Postby jimwalton » Thu Mar 15, 2018 10:05 pm

> Please prove conclusively that jesus only means personal righteousness

Matthew 5.20: "For I tell you that unless your righteousness surpasses that of the Pharisees and the teachers of the law, you will certainly not enter the kingdom of heaven." Then Jesus launches into a series of 5 examples of what he means by that. "You've heard it said...but I say to you."

> I am not claiming phoneuó men's only kill. I am claiming it has two meanings, kill and murder.

I have asked you three times to substantiate this. I'll presume at this point that you cannot.

> Please provide conclusive evidence for this?

You can't prove your point, so you ask me to prove mine. Fine.

- Mt. 5.21: murder, referencing Ex. 20.13 where the Hebrew word תִרְצָח meaning "murder." So also Mt. 19.18; Rom. 13.9; James 2.11.
- Mt. 23.30: the murder of the prophets
- Mt. 23.35: murder
- James 4.2: murder: intentional homicide as a violent act
- James 5.6: murder.

There.

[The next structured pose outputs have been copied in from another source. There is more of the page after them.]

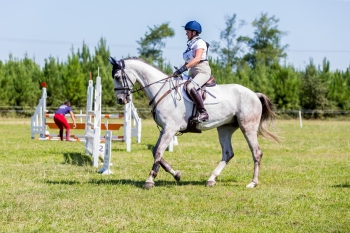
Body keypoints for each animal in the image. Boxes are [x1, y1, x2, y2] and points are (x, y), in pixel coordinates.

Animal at [108, 56, 280, 189]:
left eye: (117, 77)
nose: (121, 100)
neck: (162, 90)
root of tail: (254, 94)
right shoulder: (165, 130)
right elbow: (156, 151)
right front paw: (176, 174)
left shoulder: (170, 129)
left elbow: (158, 152)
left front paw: (150, 180)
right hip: (225, 128)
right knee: (228, 153)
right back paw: (211, 179)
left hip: (247, 127)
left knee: (256, 152)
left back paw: (253, 183)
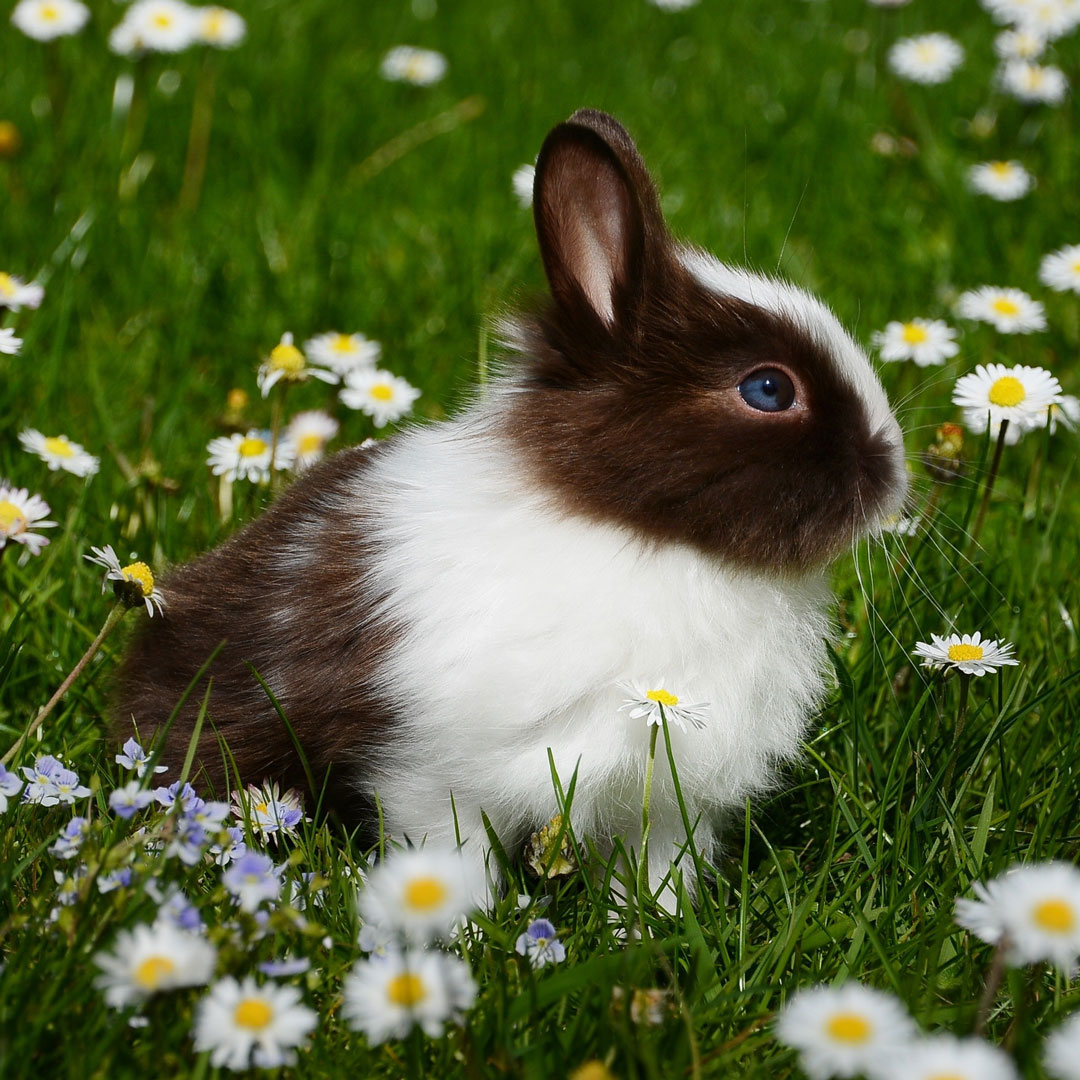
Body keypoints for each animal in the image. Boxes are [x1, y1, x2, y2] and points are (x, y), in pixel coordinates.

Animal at [113, 109, 907, 909]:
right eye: (769, 390)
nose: (894, 474)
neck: (643, 536)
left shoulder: (664, 800)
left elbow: (655, 872)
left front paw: (650, 924)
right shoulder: (435, 774)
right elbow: (449, 859)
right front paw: (458, 926)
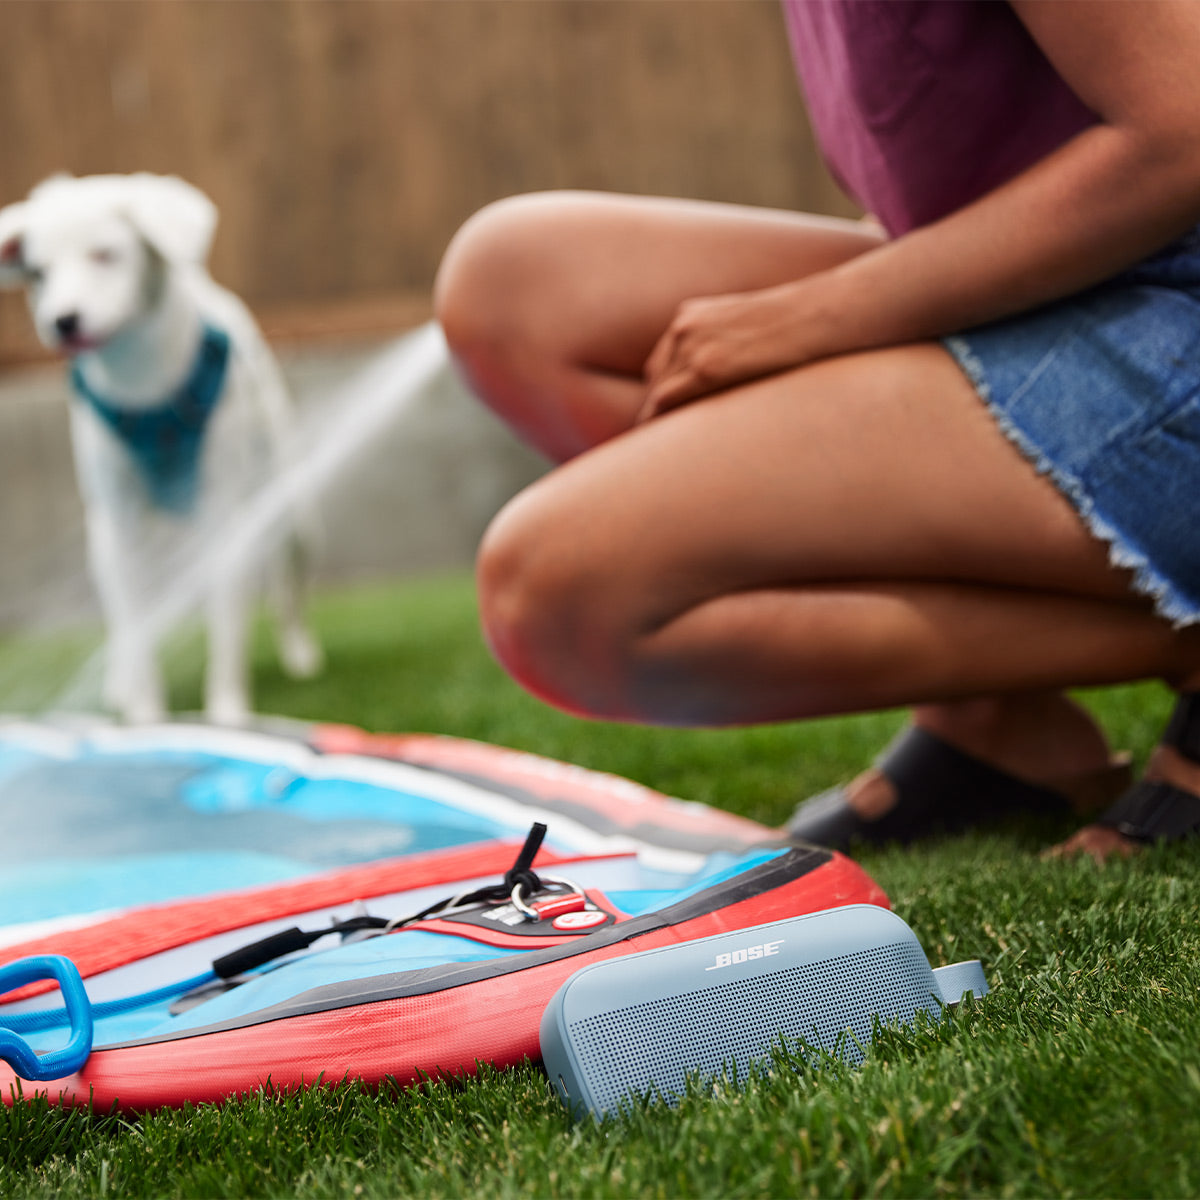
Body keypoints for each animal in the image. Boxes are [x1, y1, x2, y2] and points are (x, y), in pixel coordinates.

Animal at [0, 174, 321, 724]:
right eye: (38, 273)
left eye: (105, 254)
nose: (63, 320)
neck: (142, 384)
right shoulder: (120, 523)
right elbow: (136, 627)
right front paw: (144, 716)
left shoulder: (224, 512)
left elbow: (226, 626)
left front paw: (227, 715)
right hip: (103, 545)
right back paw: (118, 684)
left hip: (291, 508)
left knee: (285, 590)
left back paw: (300, 655)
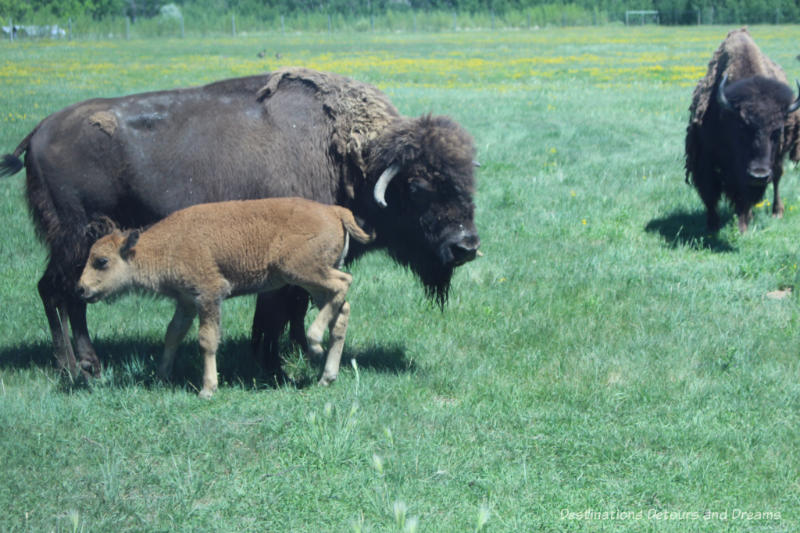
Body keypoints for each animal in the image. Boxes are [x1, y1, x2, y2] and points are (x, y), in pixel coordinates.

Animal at [78, 197, 372, 396]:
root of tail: (333, 210)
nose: (81, 289)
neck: (168, 243)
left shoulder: (209, 295)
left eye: (101, 261)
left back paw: (315, 341)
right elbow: (172, 334)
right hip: (313, 283)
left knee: (343, 283)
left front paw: (207, 388)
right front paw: (162, 376)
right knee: (340, 311)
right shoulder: (186, 302)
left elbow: (206, 340)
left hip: (304, 271)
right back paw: (327, 376)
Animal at [680, 27, 800, 231]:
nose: (759, 175)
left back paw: (776, 212)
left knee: (777, 178)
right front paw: (712, 226)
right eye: (742, 128)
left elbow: (743, 196)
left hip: (777, 160)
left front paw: (743, 226)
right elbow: (710, 192)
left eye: (777, 131)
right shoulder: (705, 159)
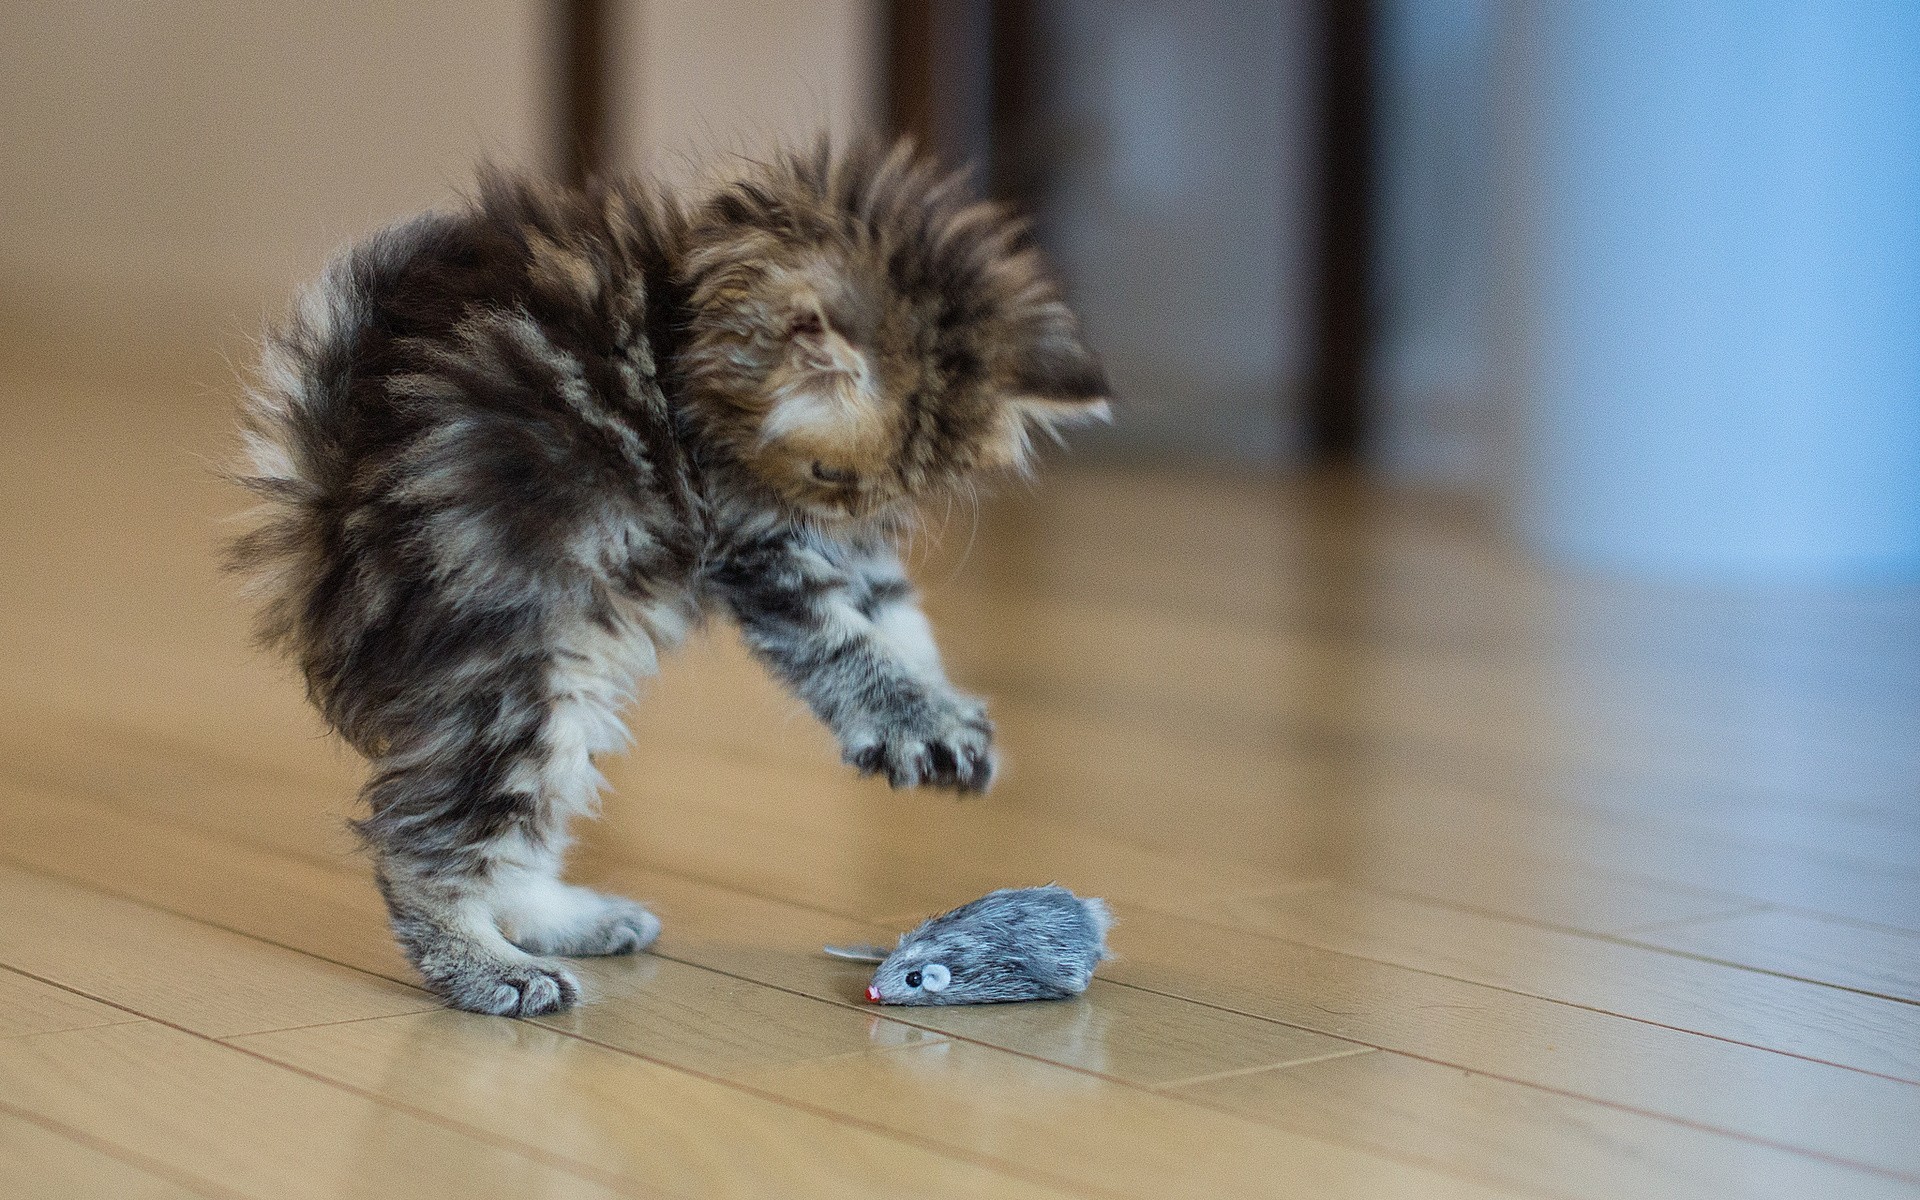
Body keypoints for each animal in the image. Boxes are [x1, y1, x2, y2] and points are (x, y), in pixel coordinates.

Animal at [230, 140, 1105, 1013]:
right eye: (827, 471)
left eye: (902, 488)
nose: (848, 516)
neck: (681, 332)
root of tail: (329, 522)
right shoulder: (756, 543)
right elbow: (846, 648)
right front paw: (916, 719)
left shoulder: (845, 554)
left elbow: (897, 621)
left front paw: (946, 717)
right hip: (513, 679)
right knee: (424, 845)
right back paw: (495, 968)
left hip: (567, 683)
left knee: (515, 836)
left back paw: (568, 920)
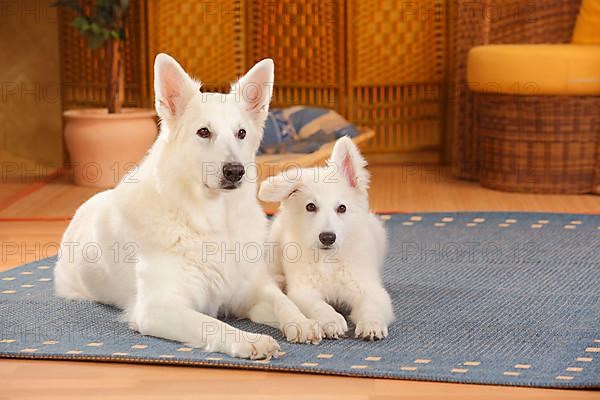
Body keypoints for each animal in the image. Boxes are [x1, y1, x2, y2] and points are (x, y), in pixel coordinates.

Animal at [53, 52, 322, 360]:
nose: (235, 171)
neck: (211, 220)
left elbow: (282, 301)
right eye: (203, 132)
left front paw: (301, 321)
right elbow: (212, 323)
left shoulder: (249, 291)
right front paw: (250, 340)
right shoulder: (157, 308)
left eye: (241, 133)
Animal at [258, 137, 394, 340]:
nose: (327, 237)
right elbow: (319, 306)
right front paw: (332, 320)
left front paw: (372, 325)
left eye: (342, 208)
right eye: (310, 206)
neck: (329, 260)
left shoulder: (370, 289)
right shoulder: (304, 291)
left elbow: (372, 306)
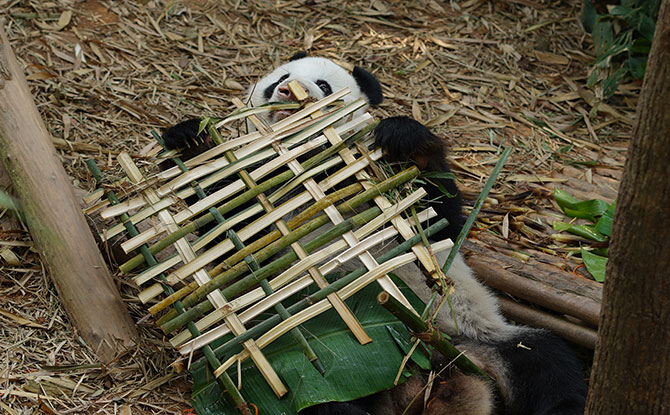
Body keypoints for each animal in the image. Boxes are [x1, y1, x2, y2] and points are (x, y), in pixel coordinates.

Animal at [161, 53, 588, 414]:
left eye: (323, 84)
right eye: (279, 79)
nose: (286, 91)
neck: (305, 169)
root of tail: (429, 364)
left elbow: (440, 221)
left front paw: (404, 139)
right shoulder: (257, 198)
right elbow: (222, 244)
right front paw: (193, 140)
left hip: (478, 333)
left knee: (548, 363)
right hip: (316, 361)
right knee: (318, 398)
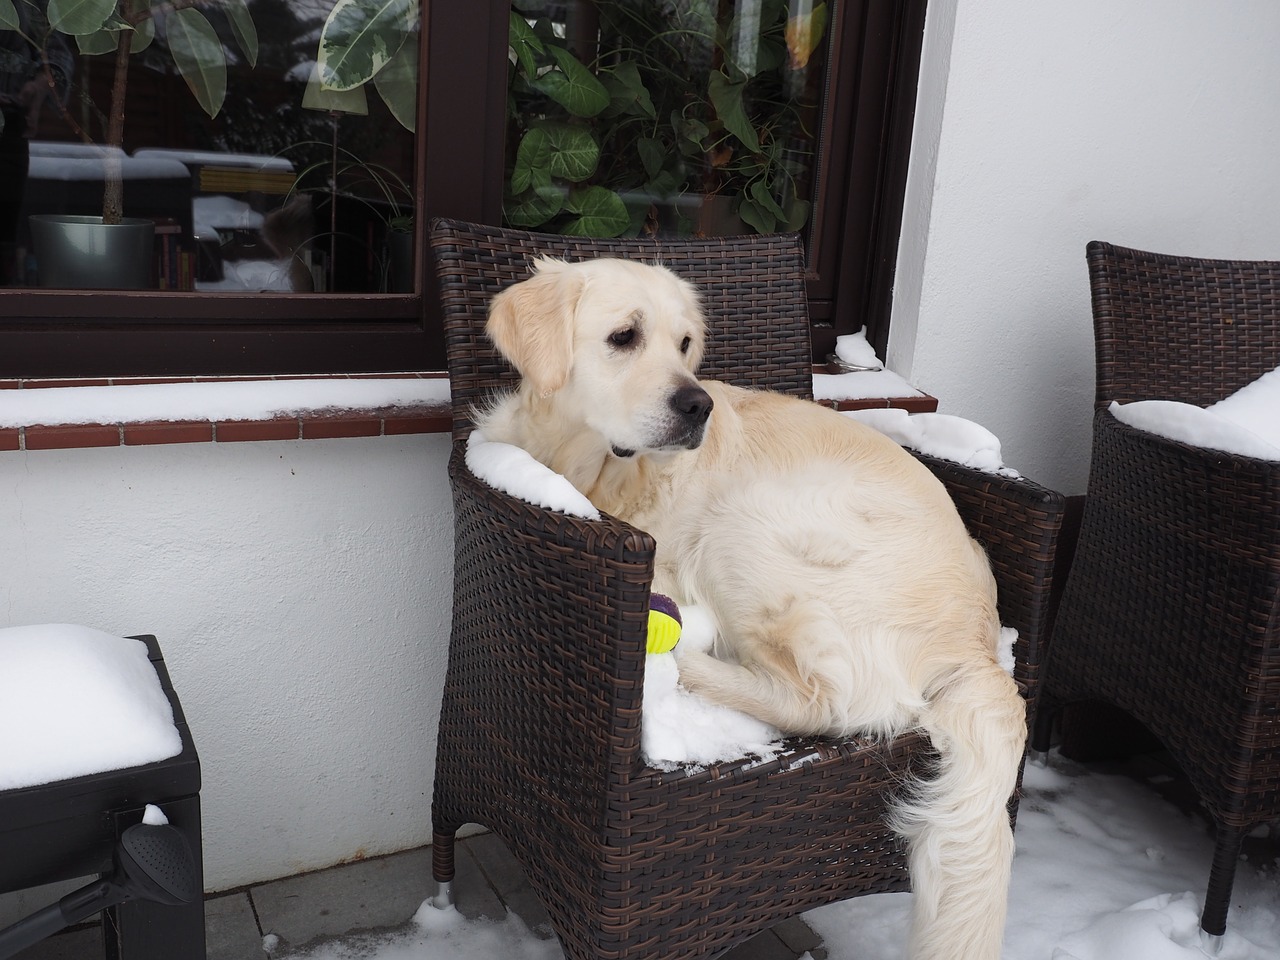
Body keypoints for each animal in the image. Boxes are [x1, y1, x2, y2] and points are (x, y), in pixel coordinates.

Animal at [481, 256, 1029, 960]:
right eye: (624, 336)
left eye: (685, 344)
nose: (697, 405)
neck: (599, 471)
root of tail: (979, 644)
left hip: (746, 521)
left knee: (818, 701)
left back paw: (688, 661)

The word means "murder." Now let's see your list of verses where it means kill but not murder.

> Do you agree that if I can't prove that the word used in the Bible is kill, and you can conclusively prove that the word used in the Bible means murder, then both meanings have to apply?

No, what that means is that the word means "murder," as opposed to other kinds of killing (warfare, accidental, self-defense, etc.).